Легкость, с какой он согласился, подтверждала его вину.

Надеясь, вопреки голосу совести, что не предаю Ричарда, я пожал Фиц-Алдельму руку. Мы уговорились встретиться позже в соседней церкви и принести клятву на кости ноги местночтимого святого, после чего каждый пошел по своим делам.

Найдя тихое местечко в тенистом дворике, я принялся обдумывать содеянное. Чувства накатывали волнами: облегчение при мысли, что наша с Джоанной связь останется тайной для короля; темный страх из-за того, что грязные делишки Фиц-Алдельма с Филиппом могут причинить вред Ричарду. Вскоре проснулось сознание вины. Чего стоит мое доброе имя, если сравнивать его, пусть только умозрительно, с жизнью государя? Ничего. Я мучился, жалея, что так поспешно заключил сделку с Фиц-Алдельмом. Но потом решил, что Рису следует и дальше следить за ним. Если удастся добыть неопровержимые доказательства, я пойду к королю. И даже если станет известно о моей связи с Джоанной, быть по сему. Однако я продолжал испытывать вину и впервые за время службы у Ричарда ощущал себя предателем. Мной овладело мрачное настроение.

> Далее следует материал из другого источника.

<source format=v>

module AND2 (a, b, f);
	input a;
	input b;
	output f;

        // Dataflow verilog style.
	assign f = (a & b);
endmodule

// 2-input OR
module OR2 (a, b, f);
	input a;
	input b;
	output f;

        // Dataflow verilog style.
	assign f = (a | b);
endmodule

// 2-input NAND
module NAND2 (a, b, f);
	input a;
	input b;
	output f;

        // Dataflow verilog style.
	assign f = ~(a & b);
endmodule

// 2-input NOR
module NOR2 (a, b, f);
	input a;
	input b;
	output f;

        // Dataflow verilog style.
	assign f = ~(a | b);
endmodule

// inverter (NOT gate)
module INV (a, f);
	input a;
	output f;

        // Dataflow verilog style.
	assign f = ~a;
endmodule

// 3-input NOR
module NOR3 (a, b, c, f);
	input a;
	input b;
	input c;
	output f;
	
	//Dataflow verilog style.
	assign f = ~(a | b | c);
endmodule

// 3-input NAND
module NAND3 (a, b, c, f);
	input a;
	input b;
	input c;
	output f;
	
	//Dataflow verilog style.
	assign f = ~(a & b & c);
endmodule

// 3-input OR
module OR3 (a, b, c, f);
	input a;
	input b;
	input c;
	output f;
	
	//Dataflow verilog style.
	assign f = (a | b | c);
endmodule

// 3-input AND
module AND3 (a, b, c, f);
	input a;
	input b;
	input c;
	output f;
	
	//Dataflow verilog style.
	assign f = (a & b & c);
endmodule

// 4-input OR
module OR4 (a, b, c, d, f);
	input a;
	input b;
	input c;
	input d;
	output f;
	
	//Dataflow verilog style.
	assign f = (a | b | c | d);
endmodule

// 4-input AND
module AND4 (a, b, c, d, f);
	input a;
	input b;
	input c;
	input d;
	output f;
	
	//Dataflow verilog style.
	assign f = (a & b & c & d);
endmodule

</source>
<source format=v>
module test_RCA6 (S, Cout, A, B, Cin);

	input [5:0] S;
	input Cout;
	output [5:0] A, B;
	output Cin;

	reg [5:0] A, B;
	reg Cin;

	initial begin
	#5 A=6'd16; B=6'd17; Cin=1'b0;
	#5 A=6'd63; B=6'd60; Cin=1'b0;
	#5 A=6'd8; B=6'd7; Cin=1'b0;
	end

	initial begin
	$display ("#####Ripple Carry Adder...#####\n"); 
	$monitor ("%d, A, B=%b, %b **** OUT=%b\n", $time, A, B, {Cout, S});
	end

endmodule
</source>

Вскоре после этого объявился де Бетюн.

— Вот ты где, Руфус! Прячешься, что ли?

Я сослался на головную боль после выпитого накануне вина. Мы не проводили время вместе, так что ложь сошла с рук.

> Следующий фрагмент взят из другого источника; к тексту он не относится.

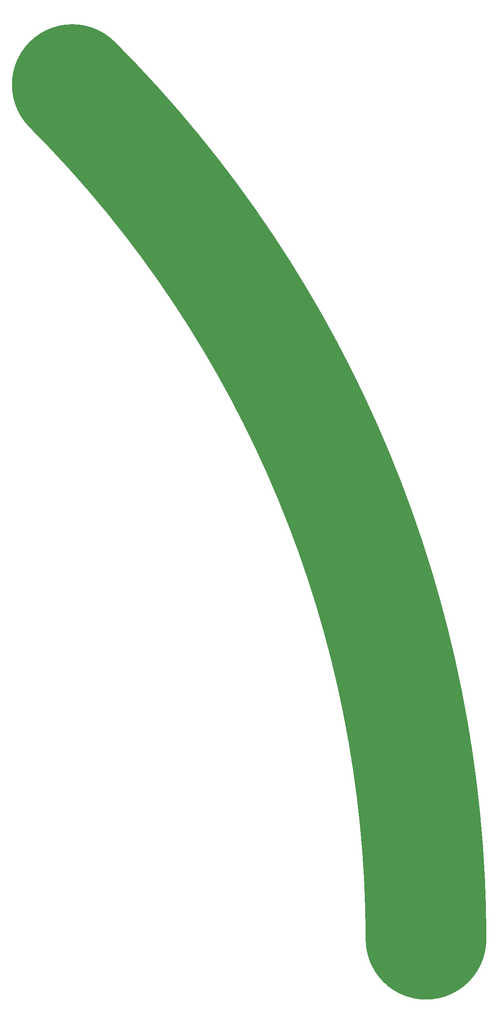
<source format=gbr>
%MOIN*%
%FSLAX22Y22*%
%ADD10C,1*%

D10*
G01*
X1000Y0D02*
G75*
G03*
X707Y707I-1000J0D01*

M02*

</source>
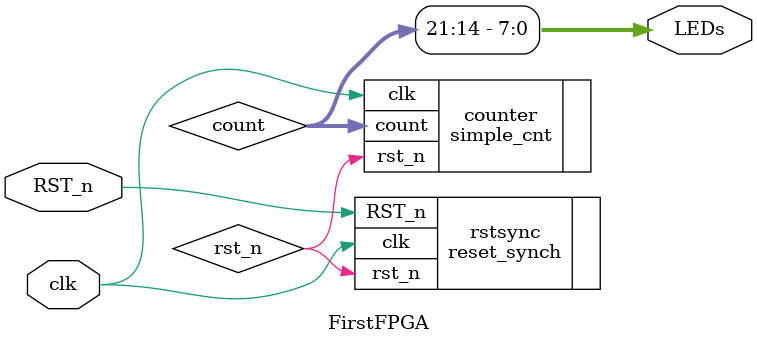
<source format=v>
module FirstFPGA(clk, RST_n, LEDs);

	input clk, RST_n;

	output [7:0] LEDs;
	
	wire rst_n;
	wire [21:0] count;
	
	assign LEDs = count[21:14];
	
	reset_synch rstsync(.RST_n(RST_n), .clk(clk), .rst_n(rst_n));
	
	simple_cnt  counter(.rst_n(rst_n), .clk(clk), .count(count));
	 
endmodule
	
</source>
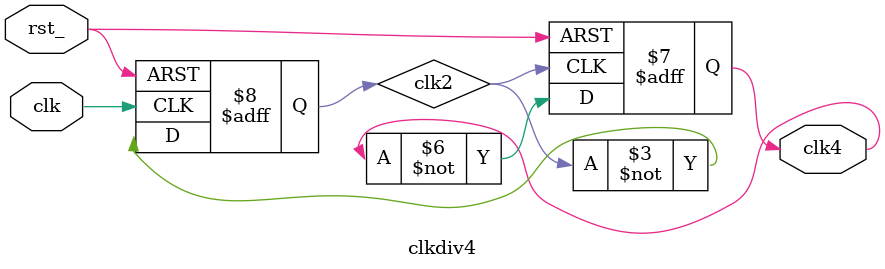
<source format=v>
module clkdiv4 (input clk, rst_,
               output reg clk4); 
  
  reg clk2;
  
  always @ (posedge clk or negedge rst_) begin
    if (!rst_)
      clk2 <= 1'b0;
    else
      clk2 <= ~clk2;
  end
  
  always @ (posedge clk2 or negedge rst_) begin 
    if (!rst_)
      clk4 <= 1'b0; 
    else 
      clk4 <= ~clk4; 
  end
    
endmodule 

</source>
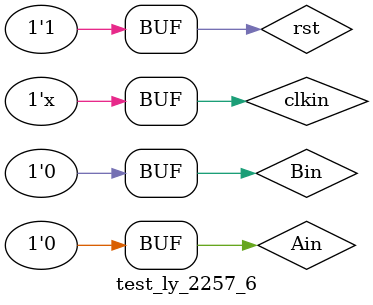
<source format=v>
`timescale 100us/1us //0.1ms一个单位 1kHz~1ms~10
module test_ly_2257_6;
reg Ain,Bin,rst,clkin;
wire [3:0]cnt;
wire [6:0]codeout;
wire A;
wire B;

initial 
begin
	Ain = 0;
	Bin = 0;
	rst = 0;
	clkin = 0;
	#10
	rst = 1;
end

always #5 clkin <= ~clkin;

always 
begin
	#400
	Ain = 0;
	
	#10
	Ain = 1;
	#10
	Ain = 0;
	#10
	Ain = 1;
	#10
	Ain = 0;
	#10
	Ain = 1;
	#10
	Ain = 0;
	#10
	Ain = 1;
	#10
	Ain = 0;
	#10
	Ain = 1;
	#10
	Ain = 0;
	#10
	Ain = 1;
	
	#200
	Ain = 1;
	#200
	Ain = 0;
	#10
	Ain = 1;
	#10;
	Ain = 0;
	#10
	Ain = 1;
	#10;
	Ain = 0;
	#10
	Ain = 1;
	#10;
	Ain = 0;
	#10
	Ain = 1;
	#10;
	Ain = 0;
	#10
	Ain = 1;
	#10;
	Ain = 0;	
	
	#600
	Ain = 0;
	
	#400
	Ain = 0;
	
	#10
	Ain = 1;
	#10
	Ain = 0;
	#10
	Ain = 1;
	#10
	Ain = 0;
	#10
	Ain = 1;
	#10
	Ain = 0;
	#10
	Ain = 1;
	#10
	Ain = 0;
	#10
	Ain = 1;
	#10
	Ain = 0;
	#10
	Ain = 1;
	
	#200
	Ain = 1;
	#200
	Ain = 0;
	#10
	Ain = 1;
	#10;
	Ain = 0;
	#10
	Ain = 1;
	#10;
	Ain = 0;
	#10
	Ain = 1;
	#10;
	Ain = 0;
	#10
	Ain = 1;
	#10;
	Ain = 0;
	#10
	Ain = 1;
	#10;
	Ain = 0;	
	
	#600
	Ain = 0;

//减计数	
	#600
	Ain = 0;
	
	#10
	Ain = 1;
	#10
	Ain = 0;
	#10
	Ain = 1;
	#10
	Ain = 0;
	#10
	Ain = 1;
	#10
	Ain = 0;
	#10
	Ain = 1;
	#10
	Ain = 0;
	#10
	Ain = 1;
	#10
	Ain = 0;
	#10
	Ain = 1;
	
	#200
	Ain = 1;
	#200
	Ain = 0;
	#10
	Ain = 1;
	#10;
	Ain = 0;
	#10
	Ain = 1;
	#10;
	Ain = 0;
	#10
	Ain = 1;
	#10;
	Ain = 0;
	#10
	Ain = 1;
	#10;
	Ain = 0;
	#10
	Ain = 1;
	#10;
	Ain = 0;	
	
	#400
	Ain = 0;	
end

always 
begin
	#600
	Bin = 0;
	
	#10
	Bin = 1;
	#10
	Bin = 0;
	#10
	Bin = 1;
	#10
	Bin = 0;
	#10
	Bin = 1;
	#10
	Bin = 0;
	#10
	Bin = 1;
	#10
	Bin = 0;
	#10
	Bin = 1;
	#10
	Bin = 0;
	#10
	Bin = 1;

	#200
	Bin = 1;
	#200
	Bin = 0;
	#10
	Bin = 1;
	#10
	Bin = 0;
	#10
	Bin = 1;
	#10
	Bin = 0;
	#10
	Bin = 1;
	#10
	Bin = 0;
	#10
	Bin = 1;
	#10
	Bin = 0;
	#10
	Bin = 1;
	#10
	Bin = 0;
	
	#400
	Bin = 0;
	#600
	Bin = 0;
	
	#10
	Bin = 1;
	#10
	Bin = 0;
	#10
	Bin = 1;
	#10
	Bin = 0;
	#10
	Bin = 1;
	#10
	Bin = 0;
	#10
	Bin = 1;
	#10
	Bin = 0;
	#10
	Bin = 1;
	#10
	Bin = 0;
	#10
	Bin = 1;

	#200
	Bin = 1;
	#200
	Bin = 0;
	#10
	Bin = 1;
	#10
	Bin = 0;
	#10
	Bin = 1;
	#10
	Bin = 0;
	#10
	Bin = 1;
	#10
	Bin = 0;
	#10
	Bin = 1;
	#10
	Bin = 0;
	#10
	Bin = 1;
	#10
	Bin = 0;
	
	#400
	Bin = 0;
	
	//减计数
	#400
	Bin = 0;
	
	#10
	Bin = 1;
	#10
	Bin = 0;
	#10
	Bin = 1;
	#10
	Bin = 0;
	#10
	Bin = 1;
	#10
	Bin = 0;
	#10
	Bin = 1;
	#10
	Bin = 0;
	#10
	Bin = 1;
	#10
	Bin = 0;
	#10
	Bin = 1;

	#200
	Bin = 1;
	#200
	Bin = 0;
	#10
	Bin = 1;
	#10
	Bin = 0;
	#10
	Bin = 1;
	#10
	Bin = 0;
	#10
	Bin = 1;
	#10
	Bin = 0;
	#10
	Bin = 1;
	#10
	Bin = 0;
	#10
	Bin = 1;
	#10
	Bin = 0;
	
	#600
	Bin = 0;
end

ly_2257_6 test(
	.Ain		(Ain),
	.Bin		(Bin),
	.clkin	(clkin),
	.rst		(rst),
	.cnt		(cnt),
	.codeout (codeout),
	.A(A),
	.B(B)
	);

endmodule

</source>
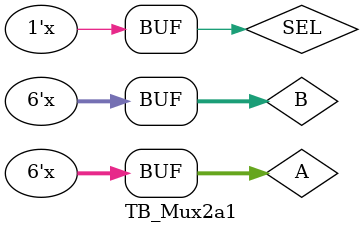
<source format=v>
`timescale 1ns / 1ps

module TB_Mux2a1(

    );
    
    // inputs
    reg SEL;
    reg [5:0] A, B;
    
    // outputs
    wire [5:0] out; 
    
    // instantiate
    Mux_2a1 UUT (SEL, A, B, out);
    
    // stimulus
    initial begin
        SEL = 0;
        A = 6'd0;
        B = 6'd0;
    end
    
    always #1 SEL = ~SEL;
    
    always #2 A[0] = ~A[0];
    always #4 A[1] = ~A[1];
    always #8 A[2] = ~A[2];
    always #16 A[3] = ~A[3];
    always #32 A[4] = ~A[4];
    always #64 A[5] = ~A[5];
    
    always #128 B[0] = ~B[0];
    always #256 B[1] = ~B[1];
    always #512 B[2] = ~B[2];
    always #1024 B[3] = ~B[3];
    always #2048 B[4] = ~B[4];
    always #4168 B[5] = ~B[5];
    
endmodule
</source>
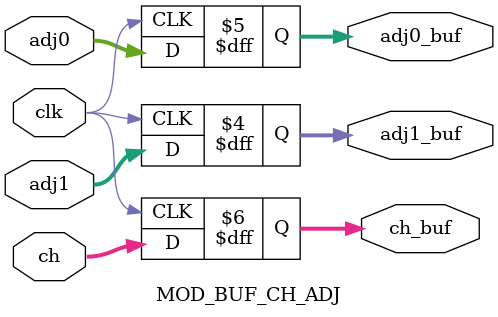
<source format=v>
/*
此模块功能：缓冲？
*/
module MOD_BUF_CH_ADJ(
    input clk,
    input [31:0]ch,
    input [31:0]adj0,
    input [31:0]adj1,
    output reg [31:0]ch_buf,
    output reg [31:0]adj0_buf,
    output reg [31:0]adj1_buf
    );

(* dont_touch = "true" *) always @(posedge clk) ch_buf<=ch;
(* dont_touch = "true" *) always @(posedge clk) adj0_buf<=adj0;
(* dont_touch = "true" *) always @(posedge clk) adj1_buf<=adj1;

endmodule

</source>
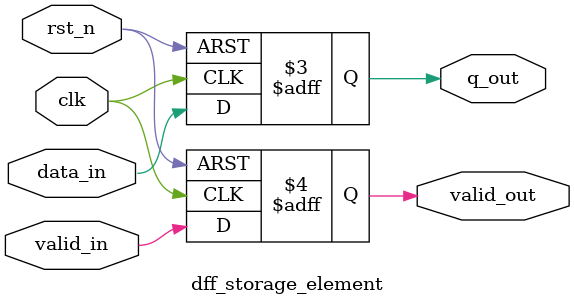
<source format=sv>
module d_flip_flop (
    input  wire clk,
    input  wire rst_n,        // 复位信号
    input  wire valid_in,     // 输入有效信号
    input  wire d,            // 数据输入
    output wire q,            // 数据输出
    output wire valid_out     // 输出有效信号
);
    // 流水线阶段信号
    wire data_stage1;         // 第一级流水线数据
    reg  valid_stage1;        // 第一级流水线有效信号
    
    reg  data_stage2;         // 第二级流水线数据
    reg  valid_stage2;        // 第二级流水线有效信号
    
    // 实例化流水线第一级输入处理单元
    dff_input_stage input_stage (
        .d_in(d),
        .d_out(data_stage1)
    );
    
    // 第一级流水线寄存器
    always @(posedge clk or negedge rst_n) begin
        if (!rst_n) begin
            valid_stage1 <= 1'b0;
        end else begin
            valid_stage1 <= valid_in;
        end
    end
    
    // 第二级流水线寄存器
    always @(posedge clk or negedge rst_n) begin
        if (!rst_n) begin
            data_stage2  <= 1'b0;
            valid_stage2 <= 1'b0;
        end else begin
            data_stage2  <= data_stage1;
            valid_stage2 <= valid_stage1;
        end
    end
    
    // 实例化流水线第三级存储单元
    dff_storage_element storage_element (
        .clk(clk),
        .rst_n(rst_n),
        .valid_in(valid_stage2),
        .data_in(data_stage2),
        .q_out(q),
        .valid_out(valid_out)
    );
    
endmodule

// 流水线第一级输入处理子模块
module dff_input_stage (
    input  wire d_in,
    output wire d_out
);
    // 输入处理逻辑
    assign d_out = d_in;
    
endmodule

// 流水线第三级存储单元子模块
module dff_storage_element (
    input  wire clk,
    input  wire rst_n,
    input  wire valid_in,
    input  wire data_in,
    output reg  q_out,
    output reg  valid_out
);
    // 输出寄存器和有效信号
    always @(posedge clk or negedge rst_n) begin
        if (!rst_n) begin
            q_out     <= 1'b0;
            valid_out <= 1'b0;
        end else begin
            q_out     <= data_in;
            valid_out <= valid_in;
        end
    end
    
endmodule
</source>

— Есть новости? Закончили обсуждать? — спросил я.

— Решение принято. Потому-то я и отправился тебя искать. Поспешим, иначе пропустим его оглашение.

Чувствуя, как меня, вопреки всему, охватывает возбуждение, я последовал за де Бетюном. У дверей в большой зал мы столкнулись с де Шовиньи и вошли вместе. Народу стало еще больше: люди набились в помещение, как сельди в бочку. Потребовалось пустить в ход локти, а де Шовиньи к тому же напомнил о своем родстве с королем. Так мы проложили дорогу к скамьям, откуда удобнее было наблюдать, как вершится история.

Архиепископ Иосций говорил что-то Ричарду, тот кивал с довольным видом.

— Королем останется Лузиньян, — поделился я с де Бетюном.

Тот посмотрел на государя:

— Похоже, ты прав.

Когда Иосций поднялся, наступила мертвая тишина. Я бросил взгляд на Ги, лицо которого подергивалось от волнения. Конрад, напротив, излучал спокойную уверенность. Мне стало любопытно, как он себя поведет, если моя догадка окажется верной.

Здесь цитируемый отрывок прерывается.